Continuing the Crook County News Since 1884
Notes from an Uprooted Englishwoman
The concept of personal sacrifice isn’t exactly foreign to these parts. You need only look south to Fish Mountain to be reminded the strong streak of courage that runs through our community.
I came across a story from my homeland last week that, on the face of it, is really quite sad. However, its centuries-spanning impact is a testament to the importance of doing the right thing, even when you can’t be sure what impact your actions are going to have – or who exactly will be impacted.
Our story takes place in Eyam, a tiny village located in the Peak District, in the center of the north of England. It’s a timeless village that doesn’t look much different today to how it appeared back in 1665, when the last wave of the Great Plague was sweeping through London.
In case you aren’t aware of that horrifying event, it was a devastating epidemic of bubonic plague that is thought to have wiped out almost half of Europe’s population. It was caused by black fleas carried through the streets on black rats, although that was not something the medical community yet understood, all the way back in the seventeenth century.

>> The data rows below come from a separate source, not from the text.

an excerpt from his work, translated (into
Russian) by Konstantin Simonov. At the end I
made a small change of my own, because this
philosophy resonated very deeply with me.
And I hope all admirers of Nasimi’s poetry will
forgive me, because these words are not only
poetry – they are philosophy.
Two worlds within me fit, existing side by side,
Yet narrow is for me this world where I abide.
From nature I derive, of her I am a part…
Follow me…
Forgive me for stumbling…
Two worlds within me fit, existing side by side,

More than 100,000 people in London died over the next year – a fifth of the population of England’s capital city. Infection was rampant, survival odds were low and the rich were fleeing the city in droves, but the plague was still largely contained mainly to the southeast of the country.
That was, until it reached the little village of Eyam, a few miles from the northern city of Sheffield.
In August, 1665, the village tailor received a bundle of fabrics from the capital city. As it turned out, the fabric was infested with fleas.
A week later, his assistant died. Soon after, the tailor died, and so did the rest of his household.
Then the neighbors began to fall sick. The plague, it seemed, had escaped the big city.
A new vicar had recently come to the village, and he was the first to realize what needed to be done to prevent the plague from spreading further into the north. However, he was not a popular man among his parishioners.
Unsure whether he’d been able to convince them himself, William Mompesson called upon the help of his predecessor, Thomas Stanley. Together, they called a meeting of the entire village and asked everyone to voluntarily quarantine themselves within Eyam.
Surprisingly, virtually everyone agreed.
They built an exclusion zone known as a “cordon sanitaire”, made of large, flat stones, at the borders of the village. Eyam was not self-sufficient, but a plan was devised whereby deliveries of food from neighboring villages were left by those stones, and payment was left in exchange in bowls of vinegar, which was believed to cleanse them of the plague. The Earl of Devonshire also helped out by agreeing to send food and supplies as long as the villagers stayed quarantined.
For over a year, the quarantine held. It seems there were almost no attempts to cross the line, even when the plague was at its worst.
The village paid a heavy toll for its bravery. By November, 1666, three quarters of the villagers had died, leaving an estimated 83 survivors. By all accounts, more than 70 families were entirely wiped out.
Stories remain of the tragedy that held the village in its grasp for those 14 months, including the woman who lost six of her children and her husband within eight days. People from the nearby village of Stoney Middleton are said to have stood on the hill nearby in solidarity as she buried them.
The most famous is told in the Plague Window, a beautiful stained glass window in the village church. A pair of lovers are separated by a stream, one on the inside of the exclusion zone and one on the outside.
Emmot Syddall and Rowland Torre met at the stream once each week, shouting at each other across the water, but unable to move closer or touch. They kept this up throughout the quarantine, until one day, she did not come.
The story of Eyam may be tragic, but the actions of those brave souls kept the plague from spreading its tendrils into the north. But their impact doesn’t stop there – not even close. You see, not enough of them died.
I’m aware that’s a strange thing to say, but the Black Death was not something many people survived. Geneticist Dr. Stephen O’Brien had a suspicion that a particular gene mutation called “delta 32” might be the reason some people are immune to diseases like the plague. It was already known that this mutation provided protection from HIV.
O’Brien hypothesized that it might prevent the plague from being able to enter a host’s white blood cells, and Eyam was the perfect place to test this theory because so many descendants of those villagers still live there. Sure enough, he found delta 32 in 14% of the samples taken – a statistically significant percentage, if you consider how much the gene pool would have been diluted in all that time.
His discovery led to several important steps forward in treatment for HIV-AIDS, including the first cure in a patient who was infused with donor stem cells in 2006.
Back in 1665, those villagers had no idea what HIV was. They didn’t even know the people of the north whose lives they were hoping to save, but they still made that unimaginably difficult choice.
Centuries later, this tiny community is still protecting its neighbors, though these days those neighbors are spread all across the world. Who knows…if you have British roots in your family, it might just be that you, too, are here today thanks to the sacrifice made by the villagers of Eyam.